Bu satırları ben yazdığıma ve siz de okuduğunuza göre en azından biyolojik olarak öyleyiz. Şimdi asıl soruya gelelim: İnsan olmak kolay da, peki insan kalabilmek ne kadar mümkün?
Bu soruyu önce kendime sordum. İnsan, başkasına bakarken kendini görmekte zorlanır ama kendine bakarken de çoğu zaman gerçeği çarpıtır. Çünkü bizde olan normalleşmiştir. Ben de bu hataya düşmemek için kendimle kısa bir hesaplaşma yaptım.
Tarih boyunca milyonlarca insan yaşadı. Kimisi iyiydi, kimisi kötü; kimisi kalpleri onardı, kimisi kalpleri kırdı. Kimi hayata bir iz bıraktı, kimi sadece gelip geçti. Ve hepsinin ortak noktası şu: Hepsi insan olarak doğdu ama çok azı insan kalarak öldü.
Biz ise hâlâ yoldayız. Bu yol nereye gider bilmiyorum ama insan kalabilmek hâlâ elimizde. Peki bunun farkında mıyız? Ne yazık ki çoğu zaman değiliz.
Modern çağ bize çok şeyi öğretti ama en önemli şeyleri unutturdu: Sabretmeyi, dinlemeyi, anlamaya niyet etmeyi, bir insanın yükünü hafifletmenin önemini… Ve en acısı insan kalabilmenin inceliklerini…
Bugün birçoğumuz başımıza gelen her olumsuzluğu hayata, dünyaya, kadere fatura ediyoruz. Belki küçük bir kısmımız da hatayı kendinde arıyor ama hakkıyla arayan kaç kişi var?

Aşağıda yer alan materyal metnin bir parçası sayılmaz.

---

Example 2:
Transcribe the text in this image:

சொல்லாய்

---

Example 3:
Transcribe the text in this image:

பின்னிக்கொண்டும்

Bana kalırsa sınavımız da burada başlıyor: Kendimize karşı dürüst davranmak.
Kendimize dürüst olamıyorsak, başkasına nasıl olacağız?
Sürekli rol yapan, sürekli beğenilme derdinde olan, sürekli olduğundan farklı görünmeye çalışan biri; en basit insani duygularını bile kaybediyor. Çünkü insan kalabilmek için önce kendini tüm zaaflarıyla kabul etmek gerekiyor. Kısaca kendimiz olmak…
Kendimiz olursak anlamlı bir hayata, insanca yaşamaya doğru ilerleyebiliriz. Kendimiz olunca tüm yollar daha sahici olur.
Başkası olarak attığımız adım bizim sayılmaz sonuçta, değil mi sevgili okur?